[TEXT FOR ANALYSIS]
===============

Study 1 — Anomaly Detector Sensitivity Analysis¶
Status: Implemented and executed.
Script: uq/study1_anomaly/run_anomaly_uq.py
Model wrapper: uq/study1_anomaly/anomaly_runner.py
Model under analysis: ai/anomaly_detection.py
For setup instructions and an overview of all studies, see UQ Overview.
Table of Contents¶
- Background and motivation
- Methodology
- Results
- What the results mean for the HOMEPOT system
- Recommended changes
Background and motivation¶
The AnomalyDetector class in ai/anomaly_detection.py is responsible for deciding whether a POS device is behaving abnormally. It is called by the AI API layer and its score directly influences what alerts operators see.
The detector reads seven metrics from a device and computes a score between 0.0 (normal) and 1.0 (critical anomaly). Each metric triggers a fixed score addition only when it crosses its threshold:
| Metric | Threshold | Score added if triggered |
|---|---|---|
consecutive_failures | ≥ 3 health check failures | +0.80 |
flapping_count | > 5 state changes/hr | +0.60 |
error_rate | > 5% | +0.50 |
network_latency_ms | > 200ms | +0.40 |
cpu_percent | > 90% | +0.20 |
memory_percent | > 90% | +0.20 |
disk_percent | > 90% | +0.20 |
The score is capped at 1.0. These weights were written by hand and never validated. The key questions are:
- Do the weights reflect the intended relative importance of the metrics?
- Which metrics actually drive the score across the realistic range of device states?
- Is the detector reading its configuration correctly?
Methodology¶
Polynomial Chaos Expansion (PCE) — a plain-language explanation¶
Running a model thousands of times at randomly chosen inputs (brute-force Monte Carlo) would answer these questions, but is slow and statistically inefficient. Polynomial Chaos Expansion (PCE) is a smarter alternative: it runs the model at a specific, mathematically optimal set of points, then fits a polynomial approximation to the relationship between inputs and the output. From this polynomial, it can compute statistical summaries analytically — no further model runs needed.
Think of it as fitting a curve to experimental data. Instead of measuring your system at thousands of random conditions, you measure it at a carefully chosen set that allows the best possible curve to be fitted with the fewest points.
With 7 inputs and polynomial order 2, EasyVVUQ's PCE sampler selects 2 187 sample points. Each point is a specific combination of values for all seven metrics. The AnomalyDetector is run once at each point. The PCE fitting and statistical analysis then take milliseconds.

===============

[Lens distortion estimation data]
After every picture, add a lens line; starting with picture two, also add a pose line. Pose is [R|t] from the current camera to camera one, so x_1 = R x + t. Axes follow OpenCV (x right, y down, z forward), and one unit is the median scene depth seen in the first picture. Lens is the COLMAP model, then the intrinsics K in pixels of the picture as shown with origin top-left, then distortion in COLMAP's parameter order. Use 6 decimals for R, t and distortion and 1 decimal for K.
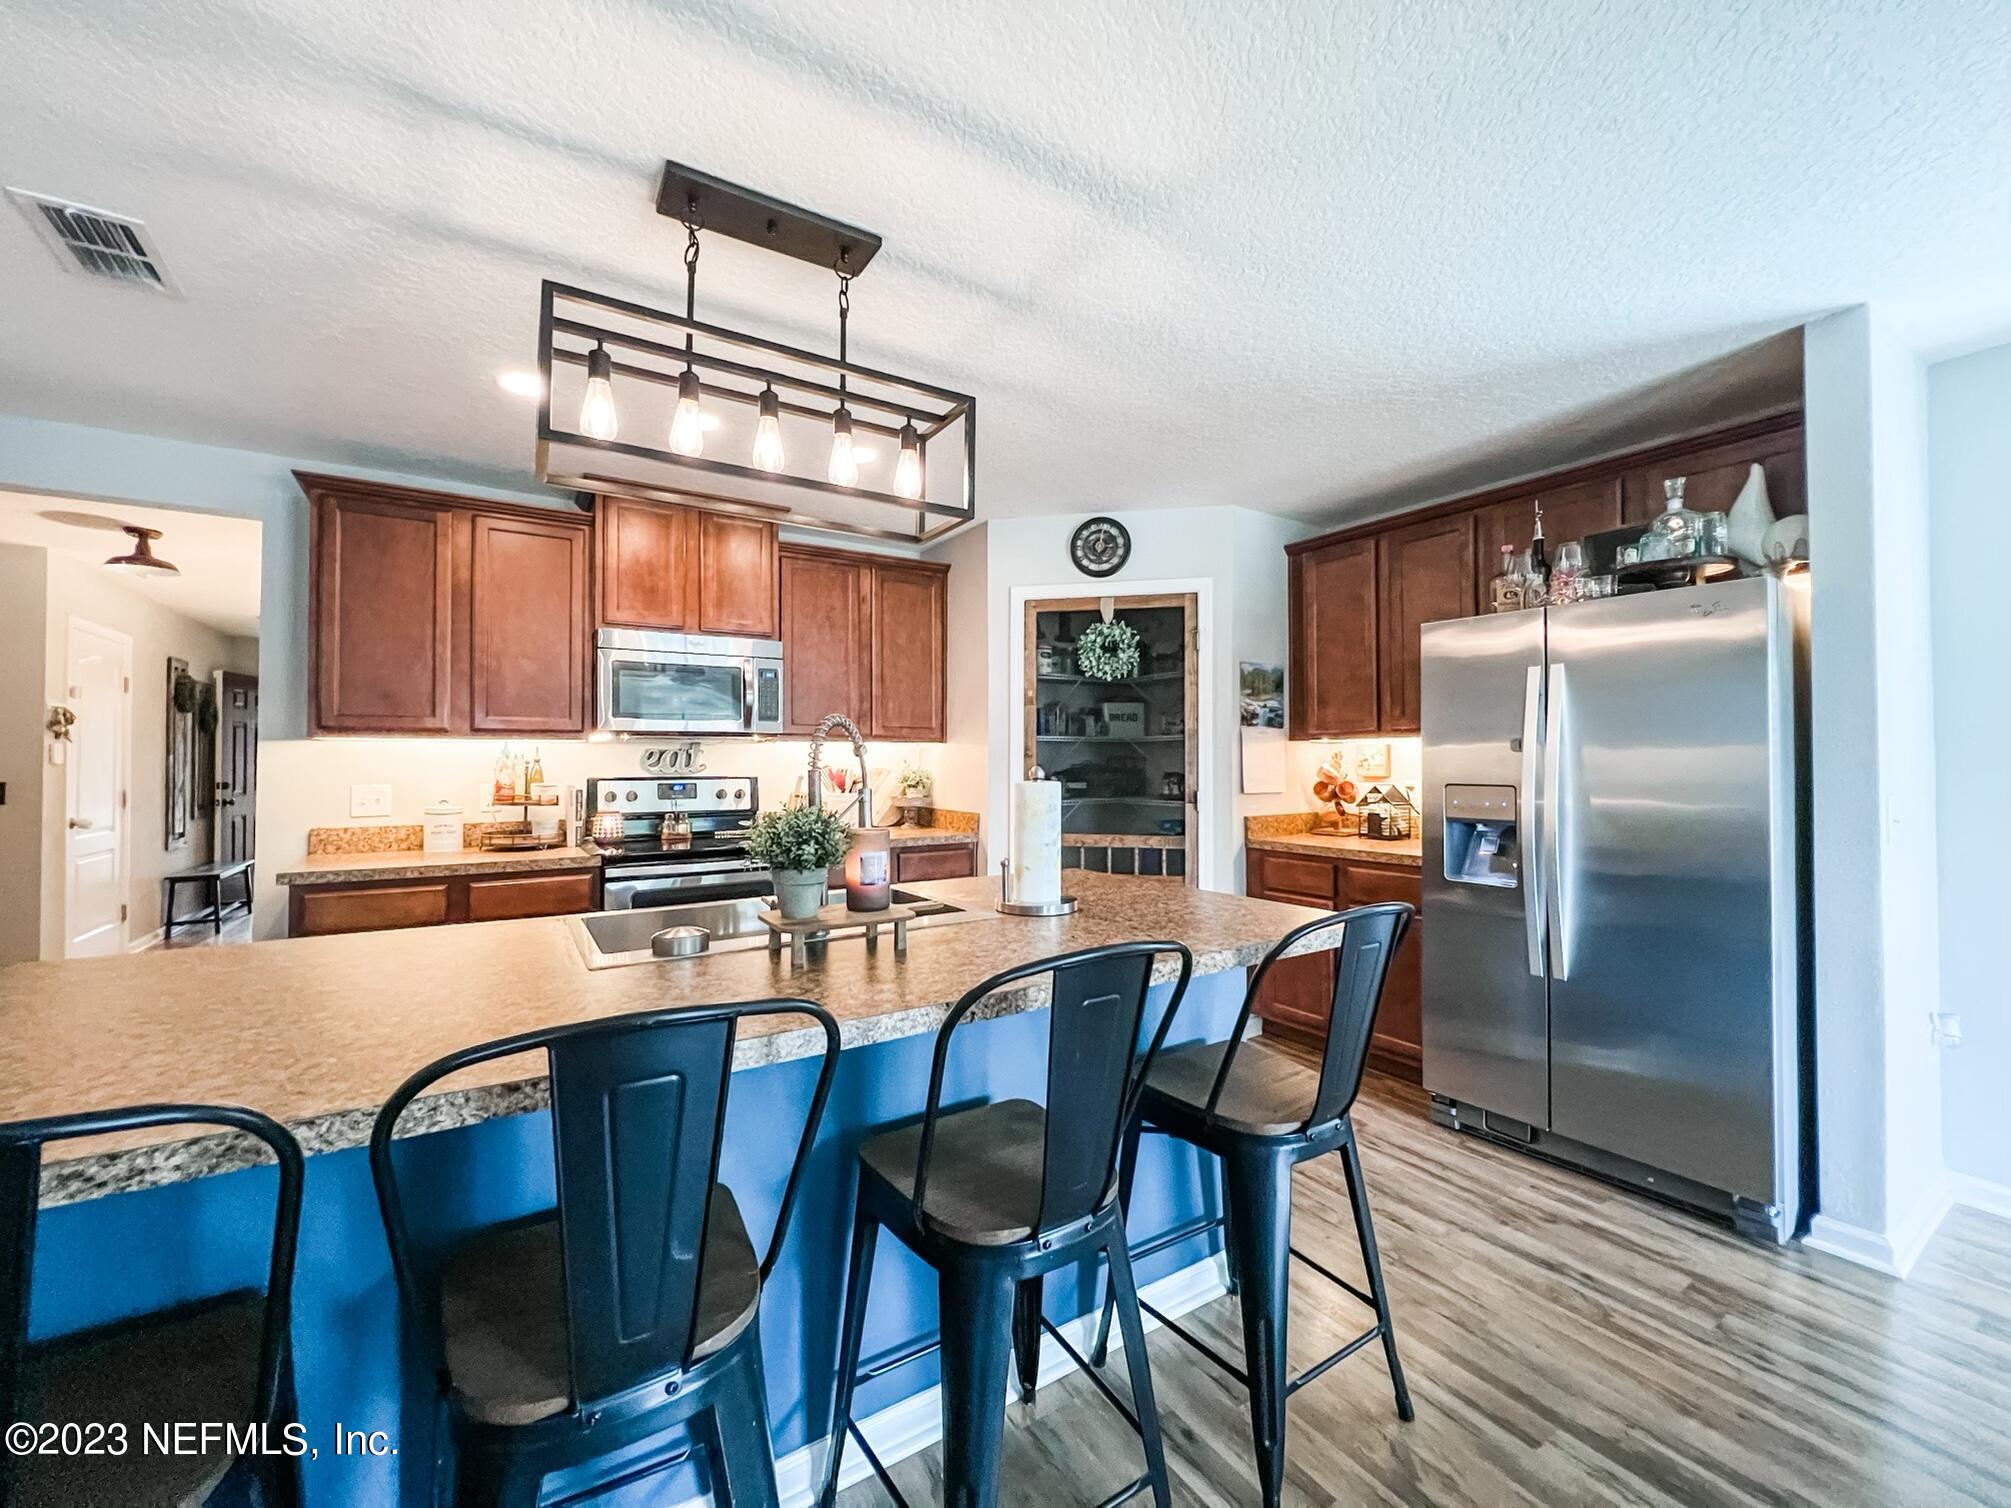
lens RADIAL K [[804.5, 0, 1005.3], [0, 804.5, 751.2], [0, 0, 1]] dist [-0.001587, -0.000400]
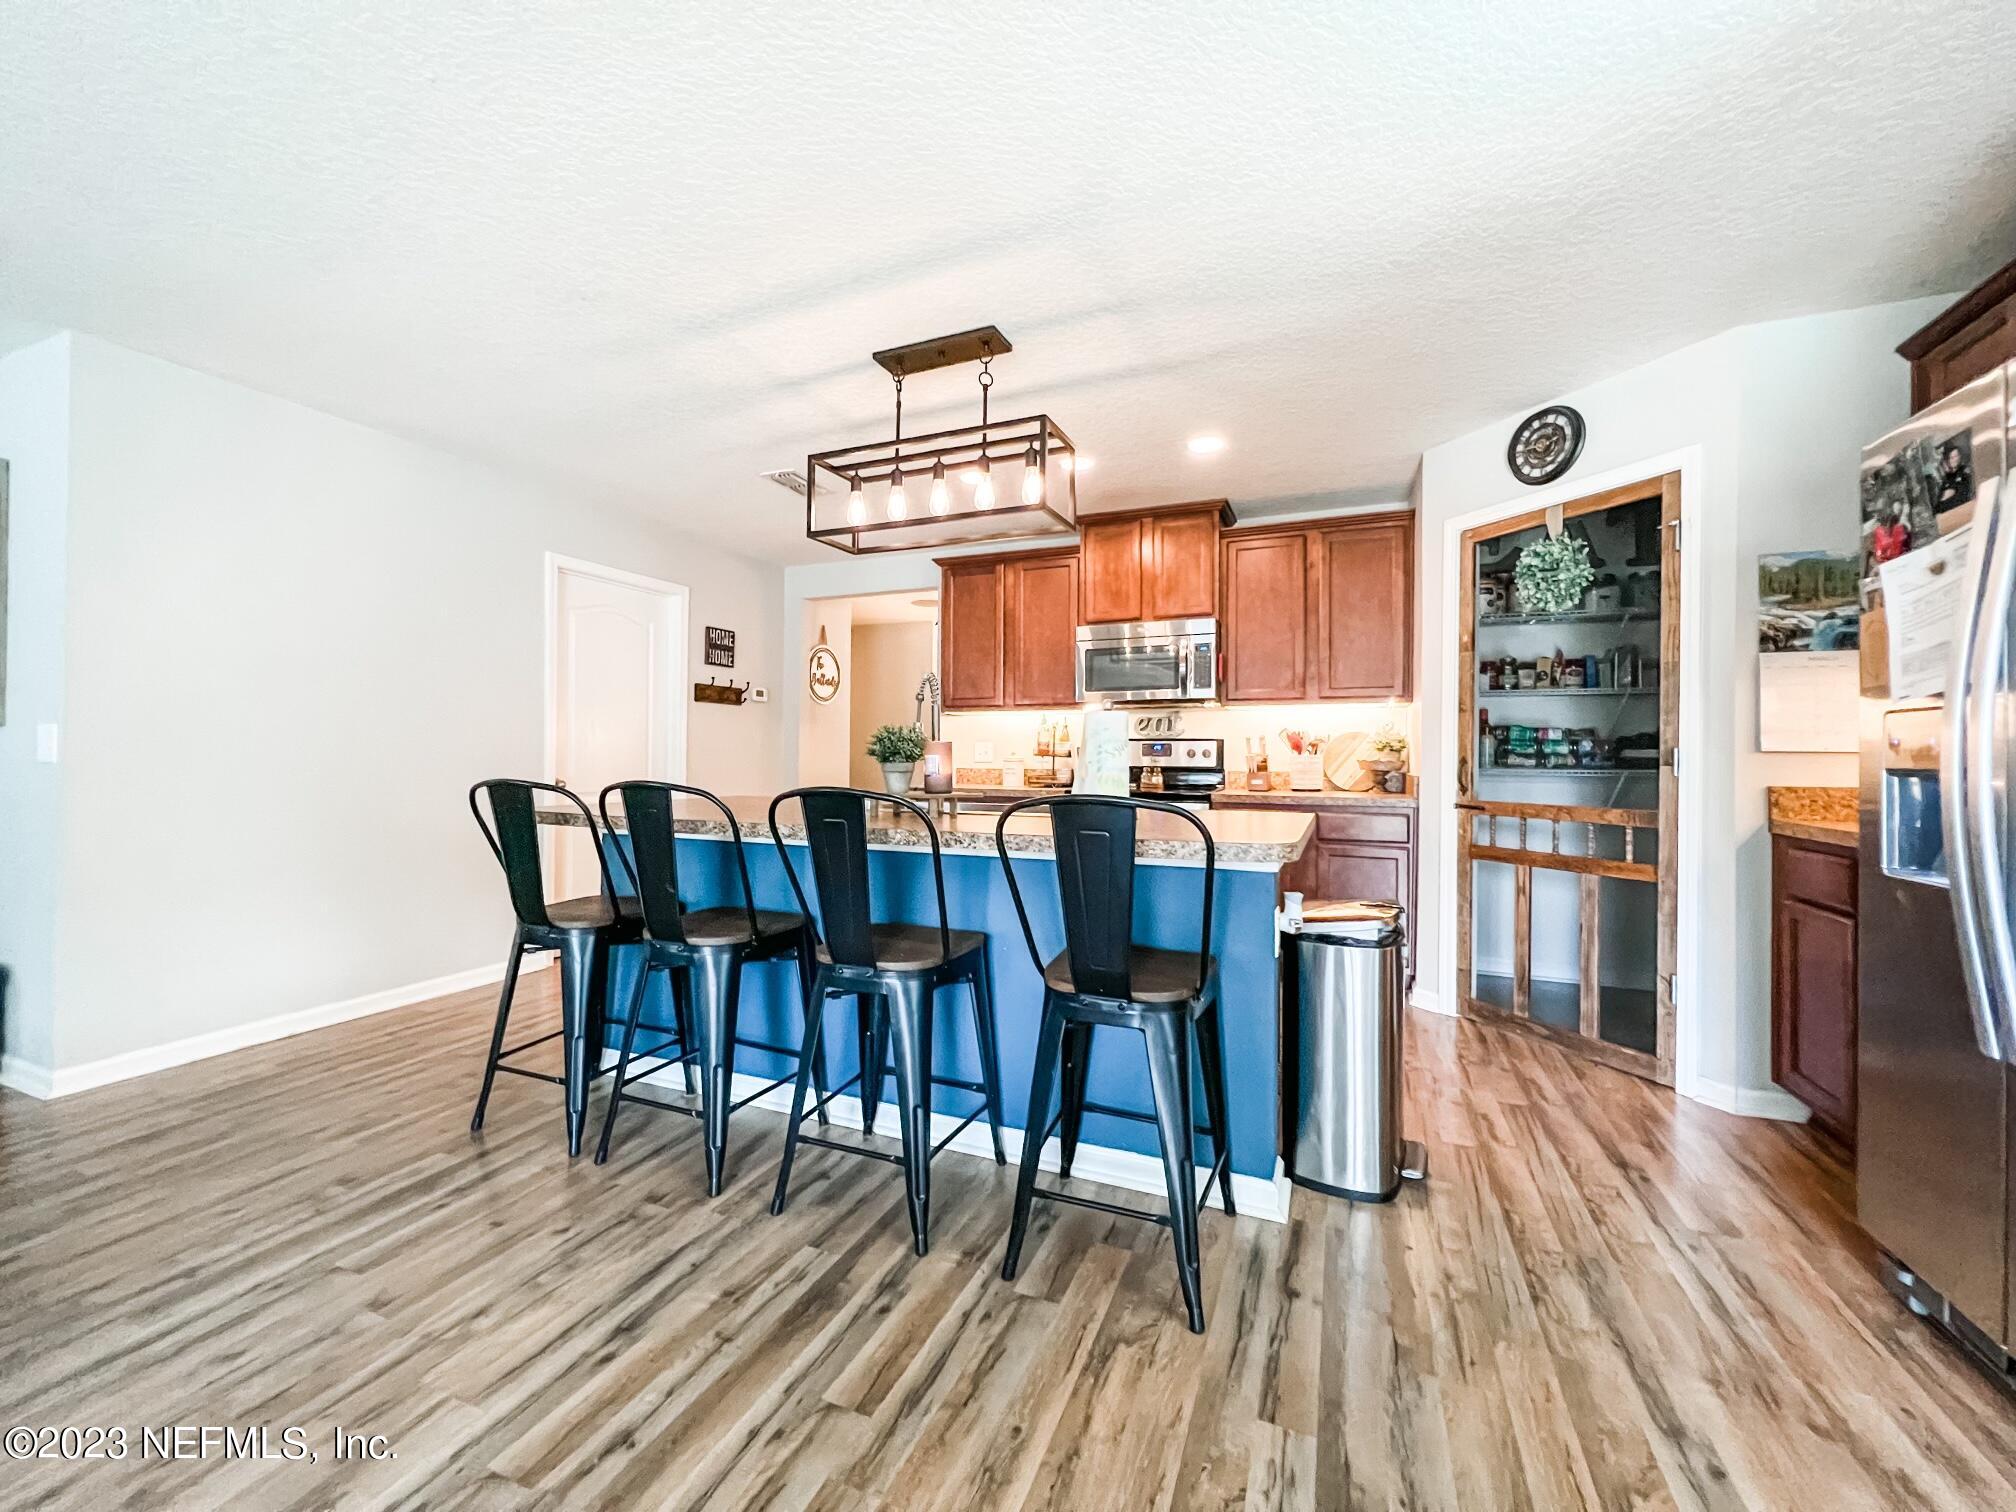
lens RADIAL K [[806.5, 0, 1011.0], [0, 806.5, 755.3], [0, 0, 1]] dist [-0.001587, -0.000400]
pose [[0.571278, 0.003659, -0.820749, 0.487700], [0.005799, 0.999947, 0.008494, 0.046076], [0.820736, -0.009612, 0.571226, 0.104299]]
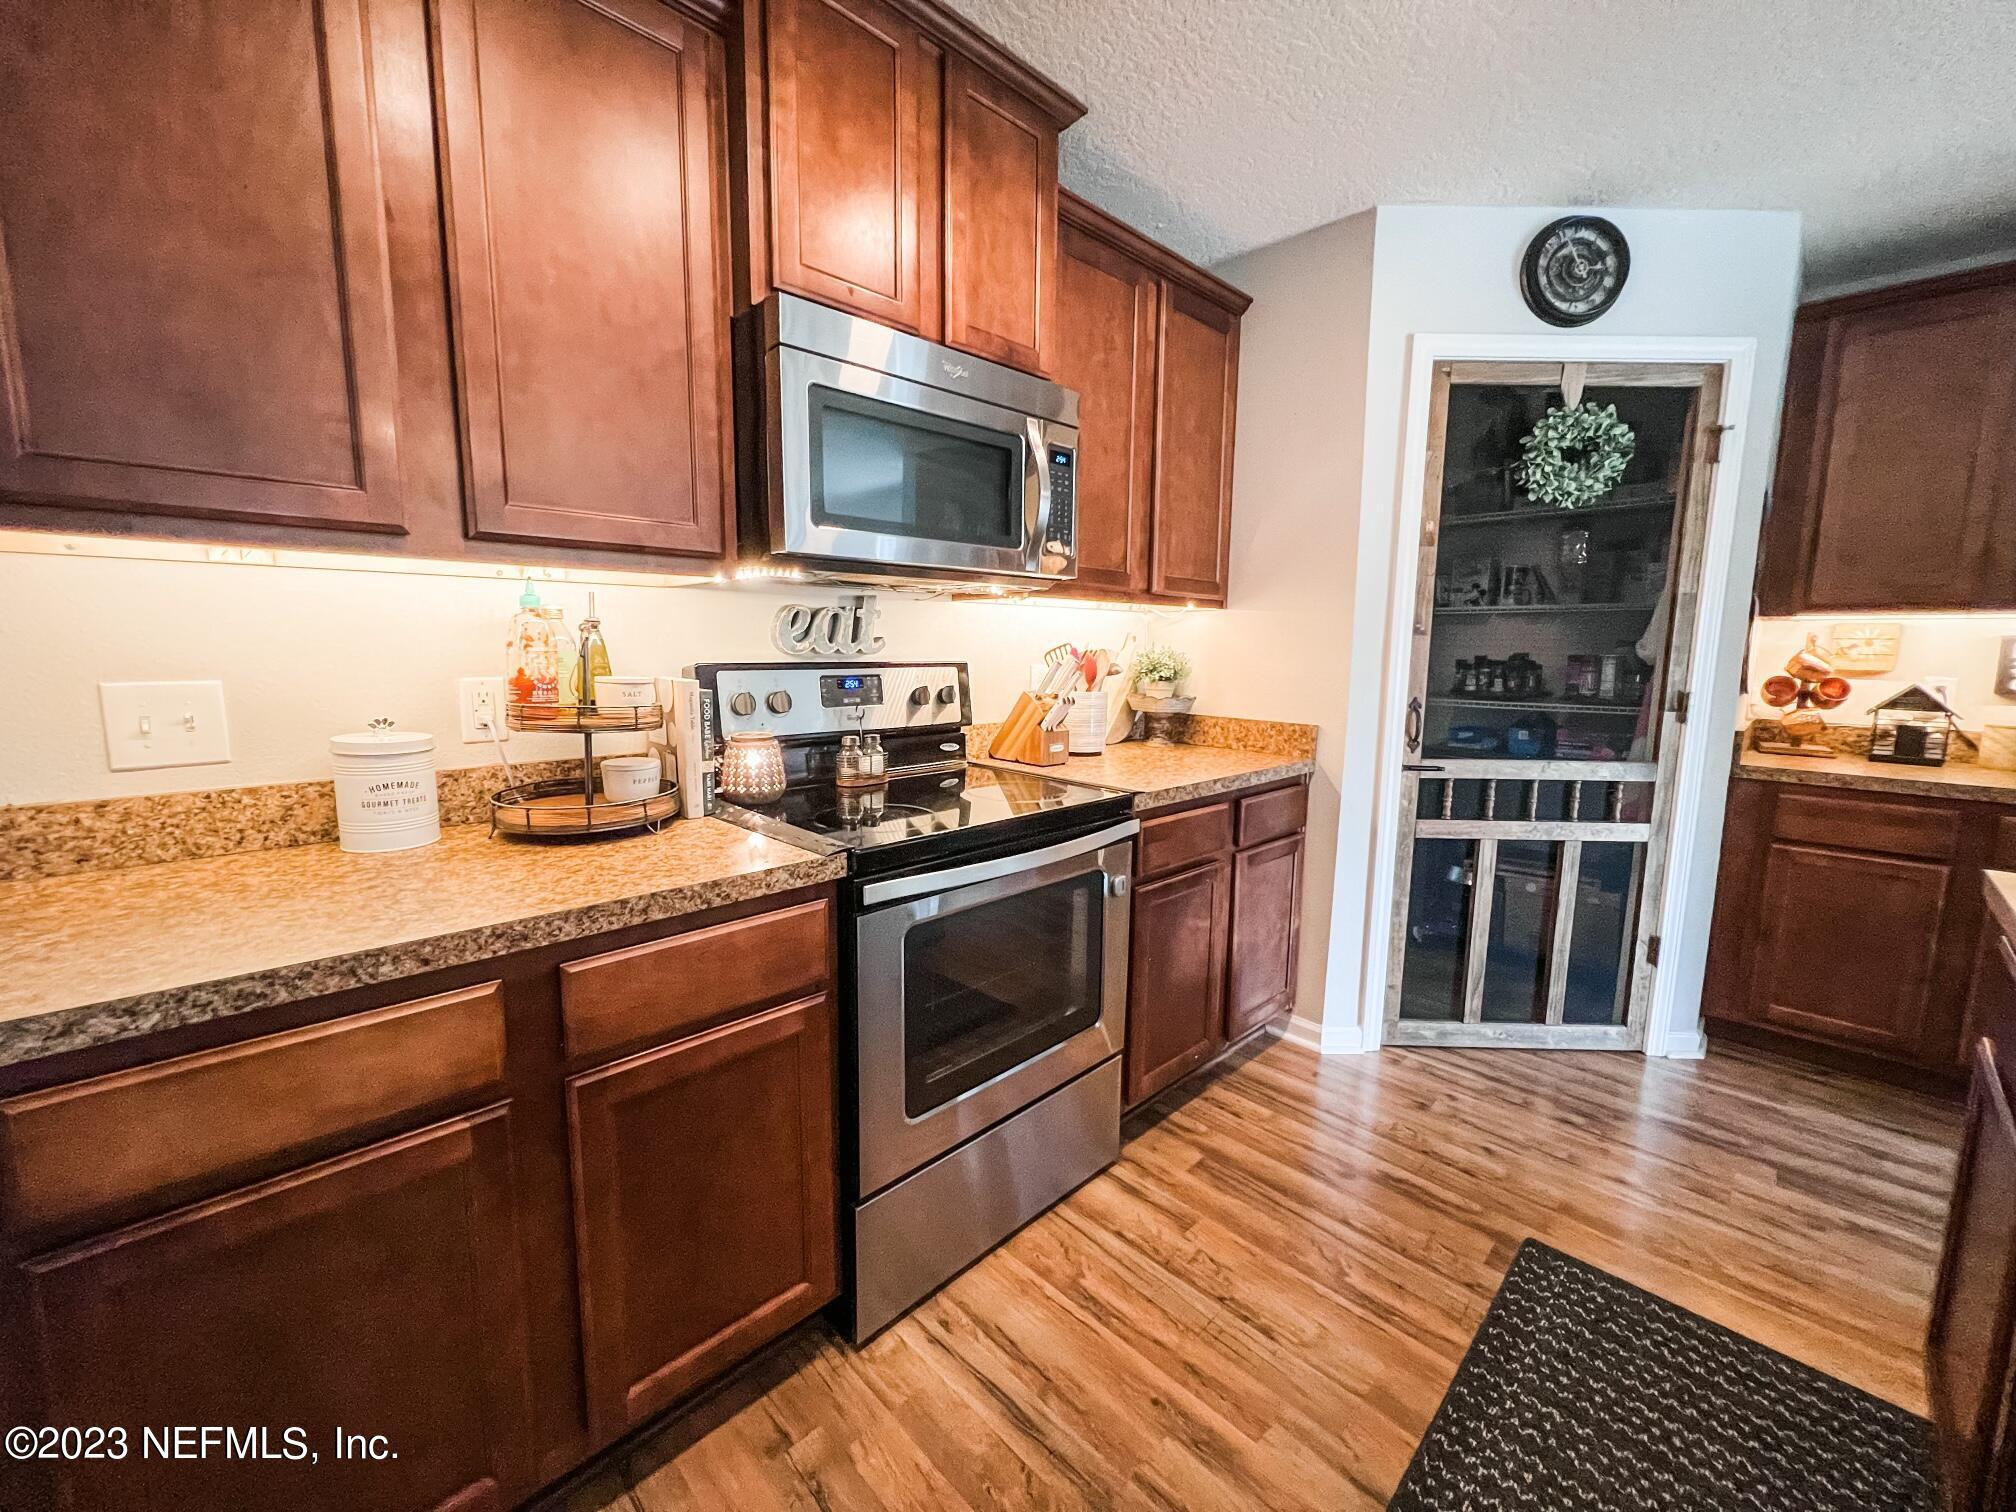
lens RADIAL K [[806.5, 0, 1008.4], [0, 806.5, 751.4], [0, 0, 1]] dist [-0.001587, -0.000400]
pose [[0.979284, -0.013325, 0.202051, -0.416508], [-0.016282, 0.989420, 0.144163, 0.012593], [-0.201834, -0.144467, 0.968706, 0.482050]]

===============

[EXERCISE 1]
Answer these questions about the anomaly detector study:
(a) What score does consecutive_failures add when it is triggered?
(b) At what value is the detector's score capped?
(c) With 7 inputs and polynomial order 2, how many sample points does the PCE sampler select?
[EXERCISE 2] Please continue the anomaly detector sensitivity study from its final sentence.

[EXERCISE ANSWER 1]
(a) +0.80
(b) 1.0
(c) 2 187

[EXERCISE ANSWER 2]
The campaign is orchestrated by run_anomaly_uq.py using the following EasyVVUQ components:
PCESampler— generates the 2 187 input combinationsGenericEncoder— writes each combination toinput.jsonusinganomaly_runner.templateExecuteLocal— runsanomaly_runner.pyonce per sample, which importsAnomalyDetectorfromai/anomaly_detection.pyand writes the result tooutput.jsonJSONDecoder— collects results into the campaign databasePCEAnalysis— fits the polynomial and computes statistics
Sobol Sensitivity Indices — a plain-language explanation¶
The Sobol first-order sensitivity index for a parameter answers the question: "If I vary only this one parameter — holding everything else constant — what fraction of the total variability in the output is that responsible for?"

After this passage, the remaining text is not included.